Later that summer, Presti faced saying goodbye and thank you to Russell Westbrook, sending him to Houston to reunite with James Harden. In return for the Russell trade, OKC received Chris Paul, two first round picks, and two pick swaps. OKC had lost its icon and hero, but was reunited with their first NBA love, Chris Paul.1
With a reshuffled roster featuring a host of newcomers, a looming cloud of dread hovered over the start of the season. Where OKC was once a staple of primetime NBA scheduling, they had been cast off, no longer viewed as a glamour squad. Many outsiders believed that the team was full of guys who wouldn’t be on the team come the trade deadline. Vegas had set the over/under win total at around 31.5 wins, so outside expectations were not so great for the team. Fans had been bracing for the start of a lengthy rebuild, or as Presti had termed it “repositioning and replenishing.”
But as fate would have it, the Thunder once again far exceeded expectations.
With a 33-22 record at the All-Star Break, the Thunder are currently the 6th seed in the Western Conference, sitting 1.5 games back from the 5th seed, and 3.5 games out of 4th seed. If, before the season, someone had predicted that the Thunder would be making the playoffs this year, it would have been laughed off as ridiculous. To say that they’d be not only firmly in the playoffs, but within striking distance of a homecourt seed at this juncture, you would have been labeled insane. But here we are, having the time of our lives watching this merry band march along.
There is just something wholesome, endearing, and captivating about this current Thunder squad. They may not have the peak superstar powers of previous teams, but this team does have several things of which we never dreamed. Gone are the days of predictable offense and “your turn, my turn” ball-watching from the superstars. Here today is the ball moving on a string, a team with an amazing bond, an ironclad confidence to never surrender in close games, and a pick-your-poison offense. On any given night, five players can score in double figures, or one player can score thirty.

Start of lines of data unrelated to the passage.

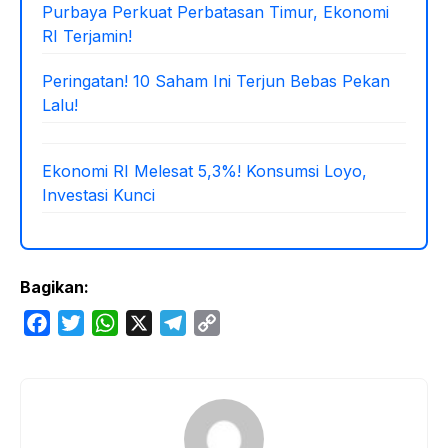
Purbaya Perkuat Perbatasan Timur, Ekonomi
RI Terjamin!
Peringatan! 10 Saham Ini Terjun Bebas Pekan
Lalu!
Ekonomi RI Melesat 5,3%! Konsumsi Loyo,
Investasi Kunci
Bagikan:
F
T
W
X
T
C
a
w
h
e
o
c
i
a
l
p
e
t
t
e
y
b
t
s
g
L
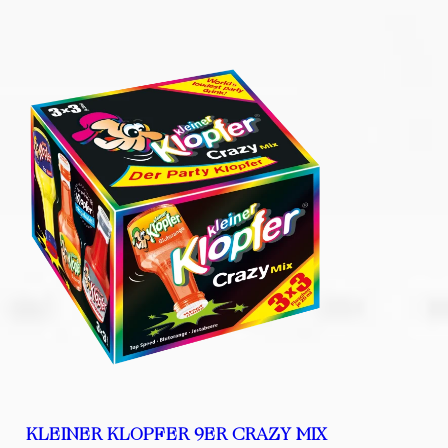
KLEINER KLOPFER 9ER CRAZY MIX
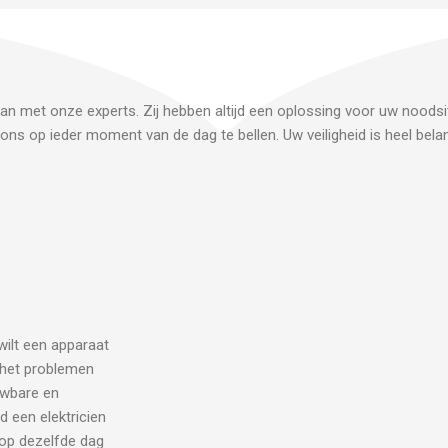
dan met onze experts. Zij hebben altijd een oplossing voor uw noodsit
ons op ieder moment van de dag te bellen. Uw veiligheid is heel belan
 wilt een apparaat
j het problemen
uwbare en
d een elektricien
 op dezelfde dag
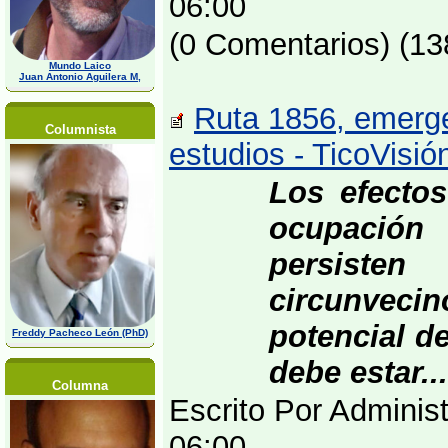
06:00
(0 Comentarios) (13
Mundo Laico
Juan Antonio Aguilera M,
Ruta 1856, emerge
Columnista
estudios - TicoVisió
Los efectos
ocupación 
persiste
circunvec
potencial d
Freddy Pacheco León (PhD)
debe estar...
Columna
Escrito Por Adminis
06:00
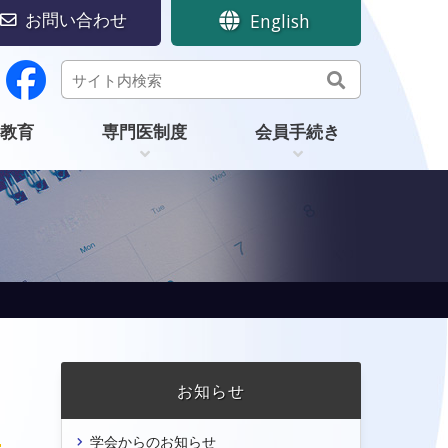
お問い合わせ
English
教育
専門医制度
会員手続き
お知らせ
学会からのお知らせ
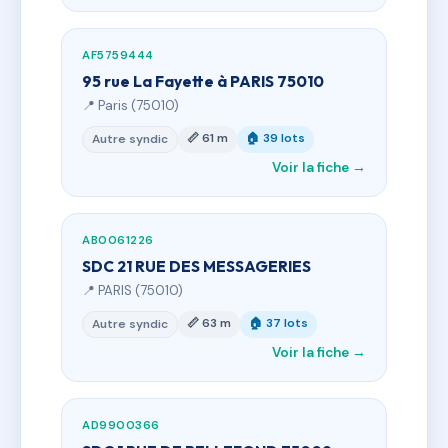
AF5759444
95 rue La Fayette à PARIS 75010
📍 Paris (75010)
📏 61 m
🏠 39 lots
Autre syndic
Voir la fiche →
AB0061226
SDC 21 RUE DES MESSAGERIES
📍 PARIS (75010)
📏 63 m
🏠 37 lots
Autre syndic
Voir la fiche →
AD9900366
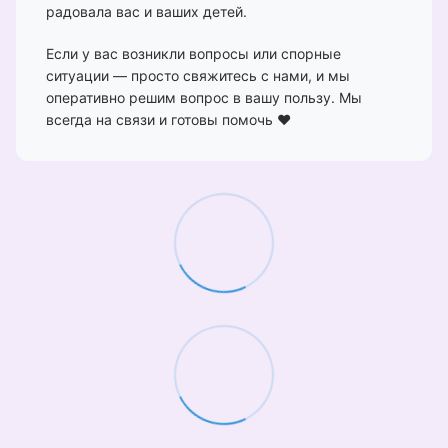
радовала вас и ваших детей.
Если у вас возникли вопросы или спорные
ситуации — просто свяжитесь с нами, и мы
оперативно решим вопрос в вашу пользу. Мы
всегда на связи и готовы помочь ❤️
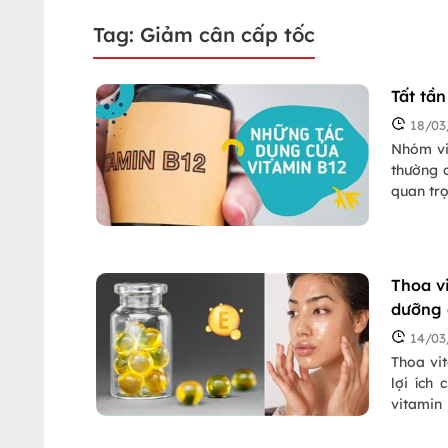
Tag: Giảm cân cấp tốc
Tất tầ
18/03
Nhóm vit
thường 
quan trọ
ngăn ngừ
xương, t
Thoa v
dưỡng
14/03
Thoa vit
lợi ích
vitamin
tượng l
trong đ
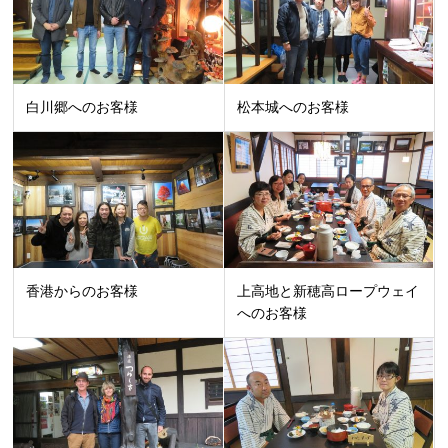
白川郷へのお客様
松本城へのお客様
香港からのお客様
上高地と新穂高ロープウェイ
へのお客様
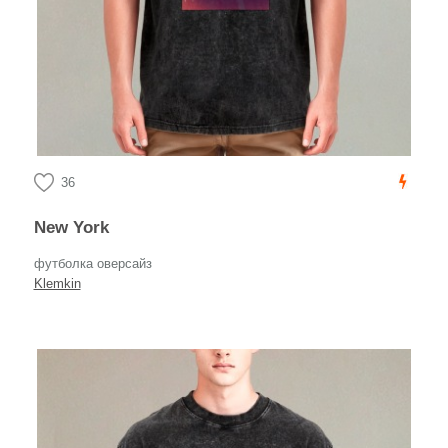
36
New York
футболка оверсайз
Klemkin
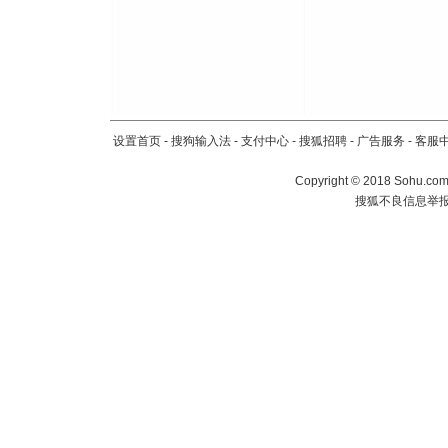
设置首页
-
搜狗输入法
-
支付中心
-
搜狐招聘
-
广告服务
-
客服
Copyright
©
2018 Sohu.com 
搜狐不良信息举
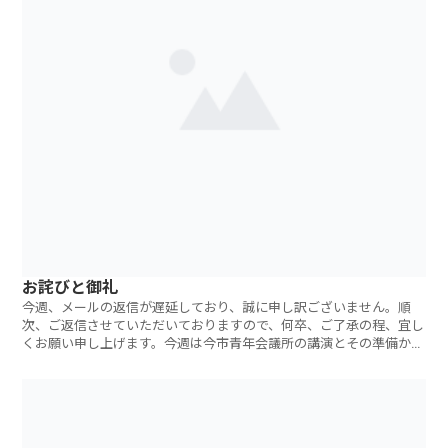
お詫びと御礼
今週、メールの返信が遅延しており、誠に申し訳ございません。順
次、ご返信させていただいておりますので、何卒、ご了承の程、宜し
くお願い申し上げます。今週は今市青年会議所の講演とその準備から
スタートしました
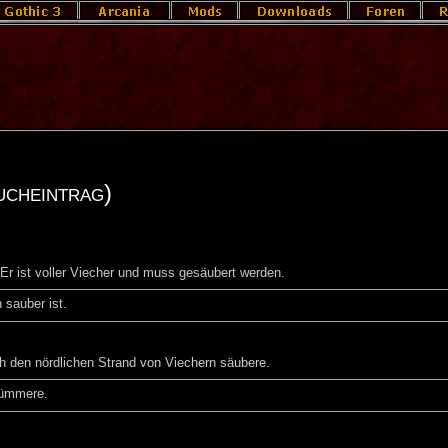
ucheintrag)
Er ist voller Viecher und muss gesäubert werden.
 sauber ist.
ich den nördlichen Strand von Viechern säubere.
kümmere.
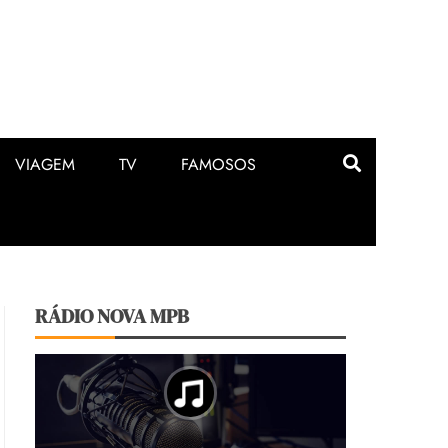
VIAGEM
TV
FAMOSOS
RÁDIO NOVA MPB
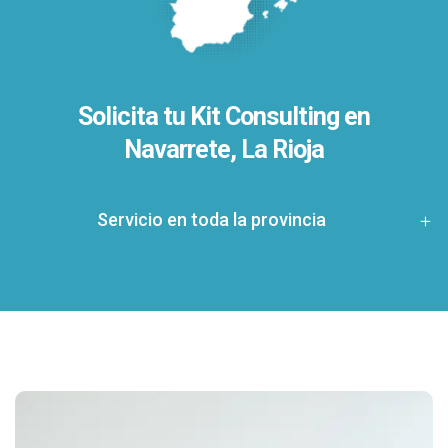
Solicita tu Kit Consulting en
Navarrete, La Rioja
Servicio en toda la provincia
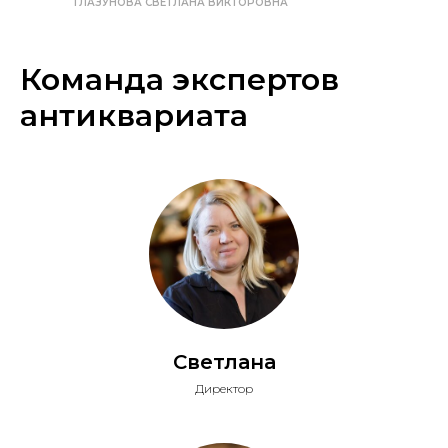
ГЛАЗУНОВА СВЕТЛАНА ВИКТОРОВНА
Команда экспертов
антиквариата
Светлана
Директор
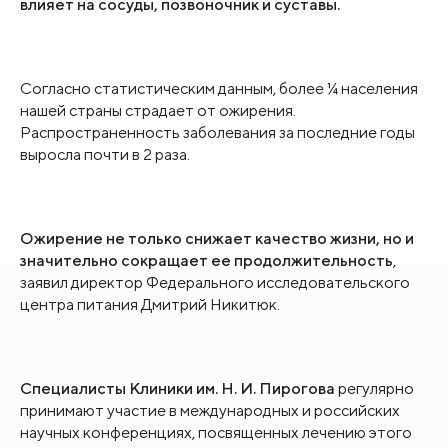
влияет на сосуды, позвоночник и суставы.
Согласно статистическим данным, более ¼ населения
нашей страны страдает от ожирения.
Распространенность заболевания за последние годы
выросла почти в 2 раза.
Ожирение не только снижает качество жизни, но и
значительно сокращает ее продолжительность
,
заявил директор Федерального исследовательского
центра питания Дмитрий Никитюк.
Специалисты Клиники им. Н. И. Пирогова
регулярно
принимают участие в международных и российских
научных конференциях, посвященных лечению этого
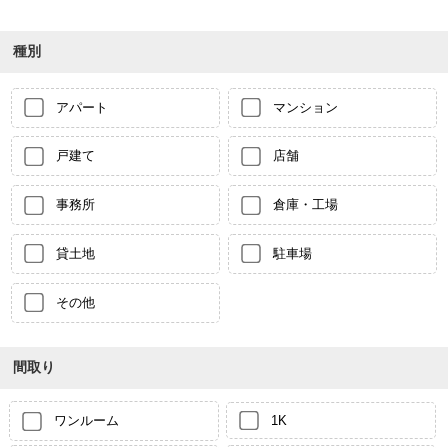
種別
アパート
マンション
戸建て
店舗
事務所
倉庫・工場
貸土地
駐車場
その他
間取り
ワンルーム
1K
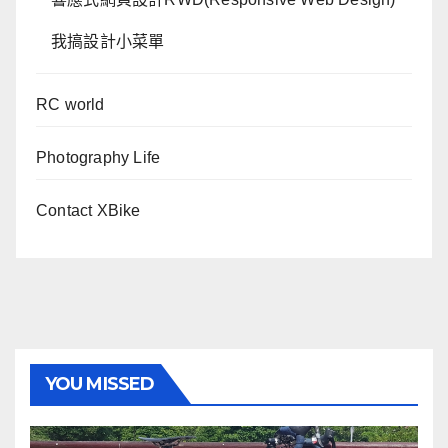
我搞設計小菜單
RC world
Photography Life
Contact XBike
YOU MISSED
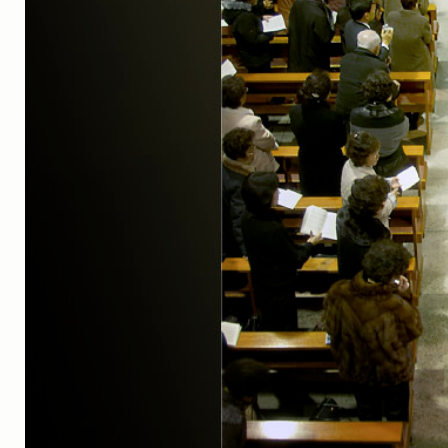
실내_정물
(170)
성당_성지
(89)
故최규동
(7)
가족
(606)
친구
(267)
사진전시회
(24)
동창
(184)
졸업50
(57)
기타
(94)
그래픽
(14)
공연
(9)
맛집
(14)
기타등등
(33)
블로그최적화
(2)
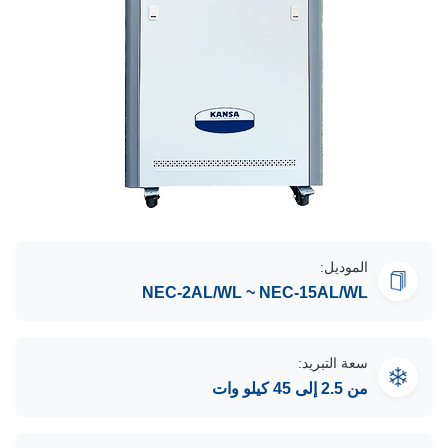
الموديل:
NEC-2AL/WL ~ NEC-15AL/WL
سعة التبريد:
من 2.5 إلى 45 كيلو وات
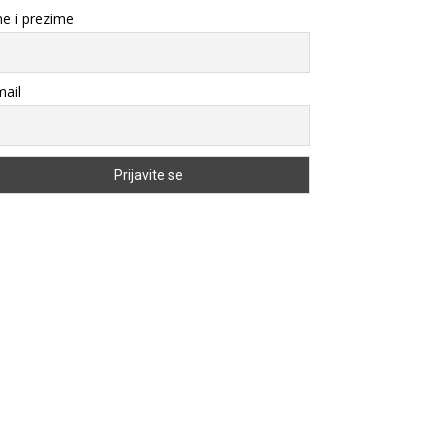
e i prezime
ail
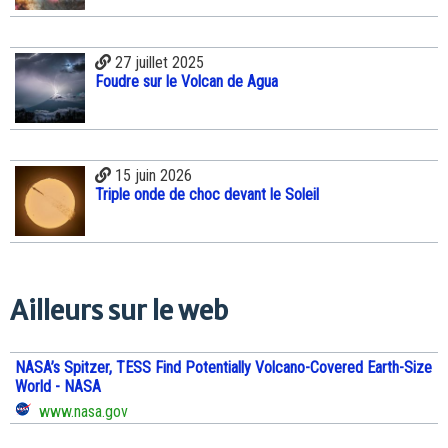
27 juillet 2025
Foudre sur le Volcan de Agua
15 juin 2026
Triple onde de choc devant le Soleil
Ailleurs sur le web
NASA’s Spitzer, TESS Find Potentially Volcano-Covered Earth-Size
World - NASA
www.nasa.gov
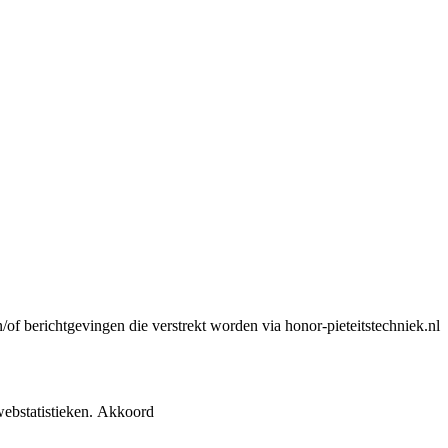
n/of berichtgevingen die verstrekt worden via honor-pieteitstechniek.nl
ebstatistieken.
Akkoord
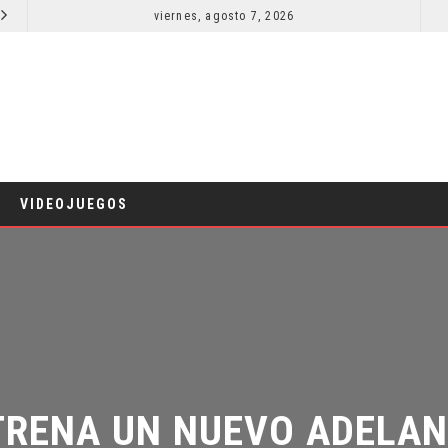
viernes, agosto 7, 2026
RESEÑA LA INVITACIÓN: OLIVIA WILDE REFLEXIONA SOBRE LA VIDA CONYUGAL
CINE
CINE
VIDEOJUEGOS
RENA UN NUEVO ADELANT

It’s clear from watching the team both on and off the court, that they have a “Three Musketeers” persona, an all-for-one, one-for-all creed. (This is by no means an indictment of previous teams; this team, in particular just feels different.)
With the season just a little over half-way complete, the whole story has yet to be written. Presti’s decision to let this squad play it out for the remainder of the season ensures that there will be no what ifs. It has truly been a pleasure watching Paul lead the team, mentoring Gilgeous-Alexander and the younger players. Other joyful sights: SGA taking a leap and flashing his superstar potential, Gallinari providing instant offense, Schröder taking over games as OKC looks to add him to its collection of Sixth Man of the Year winners, Adams providing toughness and reliability, Nerlens Noel as a stabilizing presence off the bench, and Lu Dort becoming a cult hero as an undrafted two-way player.
The book has yet to be fully written on this team, and I eagerly await the possibilities. We asked fans to tell us why they found this iteration of the Thunder special:
Quite the ride
Oklahoma City has been truly blessed with incredible basketball since its inception in 2008. We’ve been to the NBA Finals, four Western Conference Finals, had two MVPs, eleven straight years with a roster featuring an All Star, and had six Hall of Fame players suit up for the Thunder (Durant, Westbrook, Harden, George, Carmelo Anthony, and Paul.
With the present fun and full of promise, the future looks even brighter. SGA is poised to become the face of the franchise, an heir apparent superstar and icon to go along with a ludicrous number of draft assets acquired by Presti. OKC is set up beautifully to continue its successful NBA adventure.